BEGIN

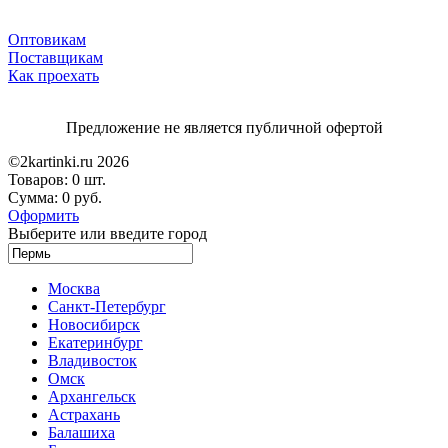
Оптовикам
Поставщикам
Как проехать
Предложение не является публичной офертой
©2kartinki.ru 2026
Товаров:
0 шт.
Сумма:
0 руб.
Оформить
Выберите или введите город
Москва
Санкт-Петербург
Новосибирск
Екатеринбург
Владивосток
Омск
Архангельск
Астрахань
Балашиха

END
BEGIN

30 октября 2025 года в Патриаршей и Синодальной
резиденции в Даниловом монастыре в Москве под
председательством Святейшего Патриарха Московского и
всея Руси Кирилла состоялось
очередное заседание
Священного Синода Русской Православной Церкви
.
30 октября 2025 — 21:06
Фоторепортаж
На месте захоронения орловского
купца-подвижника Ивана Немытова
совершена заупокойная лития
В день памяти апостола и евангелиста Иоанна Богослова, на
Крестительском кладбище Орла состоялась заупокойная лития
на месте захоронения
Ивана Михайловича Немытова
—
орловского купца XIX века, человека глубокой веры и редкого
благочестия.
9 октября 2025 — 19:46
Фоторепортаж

END
BEGIN

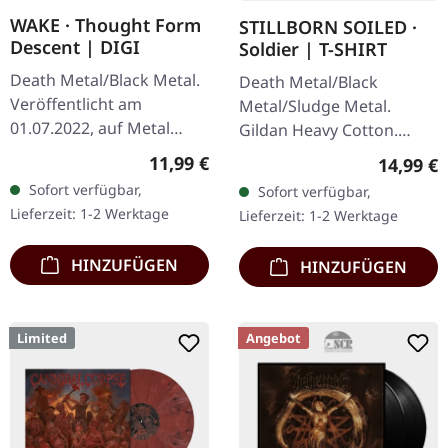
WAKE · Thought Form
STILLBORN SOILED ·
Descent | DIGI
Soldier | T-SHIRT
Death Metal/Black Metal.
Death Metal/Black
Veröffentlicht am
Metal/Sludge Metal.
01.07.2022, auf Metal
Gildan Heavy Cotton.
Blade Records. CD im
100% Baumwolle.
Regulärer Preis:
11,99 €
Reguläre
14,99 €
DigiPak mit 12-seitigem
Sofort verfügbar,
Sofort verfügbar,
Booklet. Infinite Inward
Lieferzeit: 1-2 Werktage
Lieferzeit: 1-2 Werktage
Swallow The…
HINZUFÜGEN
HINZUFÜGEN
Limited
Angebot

END

Exercise goal
Please return every line of the material above that includes "месте".

Response to this exercise
На месте захоронения орловского
на месте захоронения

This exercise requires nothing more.